TASK REQUIREMENTS | Write the next part of the machine translation tutorial, picking up right after its last line.

───── QUOTED PASSAGE ─────

Step 4: fine-tuning for a domain

Pretrained models are generalists. Legal, medical, or game-dialog translation benefits measurably from fine-tuning on domain parallel data. The recipe is not exotic:

from transformers import Trainer, TrainingArguments
from datasets import Dataset

pairs = [
    {"src": "The defendant pleaded guilty.", "tgt": "L'accusé a plaidé coupable."},
]

ds = Dataset.from_list(pairs)


def preprocess(ex):
    return tok(
        ex["src"],
        text_target=ex["tgt"],
        truncation=True,
        max_length=128,
        padding="max_length",
    )


ds = ds.map(preprocess, remove_columns=["src", "tgt"])

args = TrainingArguments(output_dir="out", per_device_train_batch_size=4, num_train_epochs=3, learning_rate=3e-5)
Trainer(model=model, args=args, train_dataset=ds).train()

A few thousand high-quality parallel examples beats a few hundred thousand noisy web-scraped ones. Quality of training data is the single largest production lever.

Use It

The 2026 production stack for MT:

Use case	Recommended starting point
Any-to-any, 200 languages	`facebook/nllb-200-distilled-600M` (laptop) or `nllb-200-3.3B` (production)
English-centric, high quality, 50 languages	`facebook/mbart-large-50-many-to-many-mmt`
Short runs, cheap inference, English-French/German/Spanish	Helsinki-NLP / Marian models
Latency-critical browser-side	ONNX-quantized Marian (~50 MB)
Maximum quality, willing to pay	GPT-4 / Claude / Gemini with translation prompts

LLMs now outperform specialized MT models on several language pairs as of 2026, particularly on idiomatic content and long context. The tradeoff is per-token cost and latency. Pick an LLM when context length, stylistic consistency, or domain adaptation via prompting matters more than throughput.

Ship It

Save as outputs/skill-mt-evaluator.md:

name: mt-evaluator
description: Evaluate a machine translation output for shipping.
version: 1.0.0
phase: 5
lesson: 11
tags: [nlp, translation, evaluation]
---

Given a source text and a candidate translation, output:

1. Automatic score estimate. BLEU and chrF ranges you would expect. State whether a reference is available.

───── AVAILABLE DATA ─────

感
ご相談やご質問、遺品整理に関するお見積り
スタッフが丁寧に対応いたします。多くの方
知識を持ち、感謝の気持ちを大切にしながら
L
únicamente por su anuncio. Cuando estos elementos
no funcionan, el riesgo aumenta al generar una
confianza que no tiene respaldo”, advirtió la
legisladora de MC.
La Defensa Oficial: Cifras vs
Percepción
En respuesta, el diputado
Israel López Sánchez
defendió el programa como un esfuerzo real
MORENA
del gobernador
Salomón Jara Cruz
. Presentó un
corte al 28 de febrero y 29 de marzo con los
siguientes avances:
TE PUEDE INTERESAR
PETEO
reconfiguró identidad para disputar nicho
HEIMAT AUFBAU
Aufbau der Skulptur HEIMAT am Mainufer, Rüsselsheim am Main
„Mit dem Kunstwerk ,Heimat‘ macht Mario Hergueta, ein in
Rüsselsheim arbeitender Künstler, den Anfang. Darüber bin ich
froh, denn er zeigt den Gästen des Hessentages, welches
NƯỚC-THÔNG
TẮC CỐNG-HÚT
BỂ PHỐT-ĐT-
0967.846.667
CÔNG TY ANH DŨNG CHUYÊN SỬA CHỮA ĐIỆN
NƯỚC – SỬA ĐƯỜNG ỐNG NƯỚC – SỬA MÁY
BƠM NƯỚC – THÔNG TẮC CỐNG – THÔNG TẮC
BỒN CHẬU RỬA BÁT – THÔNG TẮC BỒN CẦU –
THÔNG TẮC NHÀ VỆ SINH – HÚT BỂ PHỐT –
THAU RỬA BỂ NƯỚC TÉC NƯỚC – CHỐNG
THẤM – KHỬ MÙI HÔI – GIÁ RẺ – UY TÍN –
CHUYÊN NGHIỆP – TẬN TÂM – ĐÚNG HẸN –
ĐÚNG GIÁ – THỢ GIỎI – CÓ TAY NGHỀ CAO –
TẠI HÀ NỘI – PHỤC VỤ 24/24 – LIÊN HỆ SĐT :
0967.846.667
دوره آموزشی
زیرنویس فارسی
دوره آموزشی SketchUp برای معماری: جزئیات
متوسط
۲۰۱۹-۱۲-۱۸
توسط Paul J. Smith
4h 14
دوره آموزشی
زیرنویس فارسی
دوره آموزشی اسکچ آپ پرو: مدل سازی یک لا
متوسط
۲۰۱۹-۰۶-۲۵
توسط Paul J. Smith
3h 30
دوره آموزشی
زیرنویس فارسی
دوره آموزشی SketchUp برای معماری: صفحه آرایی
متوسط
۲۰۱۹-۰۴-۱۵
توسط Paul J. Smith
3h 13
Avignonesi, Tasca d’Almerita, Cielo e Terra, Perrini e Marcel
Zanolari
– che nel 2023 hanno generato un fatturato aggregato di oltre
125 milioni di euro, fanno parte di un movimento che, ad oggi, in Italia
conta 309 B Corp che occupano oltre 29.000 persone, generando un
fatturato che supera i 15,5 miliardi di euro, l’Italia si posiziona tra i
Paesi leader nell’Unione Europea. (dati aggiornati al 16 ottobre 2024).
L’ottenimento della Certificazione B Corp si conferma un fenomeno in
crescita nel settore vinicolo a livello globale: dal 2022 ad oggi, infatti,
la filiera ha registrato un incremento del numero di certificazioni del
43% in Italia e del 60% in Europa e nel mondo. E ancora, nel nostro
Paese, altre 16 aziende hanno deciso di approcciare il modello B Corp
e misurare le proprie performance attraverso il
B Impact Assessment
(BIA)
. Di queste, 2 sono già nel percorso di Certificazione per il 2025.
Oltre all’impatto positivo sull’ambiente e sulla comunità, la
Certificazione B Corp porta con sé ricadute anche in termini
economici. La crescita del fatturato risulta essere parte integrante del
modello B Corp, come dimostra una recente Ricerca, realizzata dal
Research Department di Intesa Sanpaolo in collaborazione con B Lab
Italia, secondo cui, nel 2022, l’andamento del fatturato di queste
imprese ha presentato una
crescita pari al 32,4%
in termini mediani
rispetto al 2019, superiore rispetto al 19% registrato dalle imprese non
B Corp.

─────

ANSWER TO THE PROBLEM |
2. Five-point human-verifiable check list: (a) content preservation (no hallucinations), (b) correct language, (c) register / formality match, (d) terminology consistency with glossary if provided, (e) no truncation or length explosion.
3. One domain-specific issue to probe. E.g., for legal: named entities and statute citations. For medical: drug names and dosages. For UI: placeholder variables `{name}`.
4. Confidence flag. "Ship" / "Ship with review" / "Do not ship". Tie to the severity of issues found in step 2.

Refuse to ship a translation without a language-ID check on output. Refuse to evaluate without a reference unless the user explicitly opts in to reference-free scoring (COMET-QE, BLEURT-QE). Flag any content over 1000 tokens as likely needing chunked translation.

Exercises

Easy. Translate a 5-sentence English paragraph to French and back to English using nllb-200-distilled-600M. Measure how close the round-trip is to the original. You should see semantic preservation with word-choice drift.
Medium. Implement a language-ID check on translation outputs using fasttext lid.176 or langdetect. Integrate into the MT call so off-target generations are caught before returning.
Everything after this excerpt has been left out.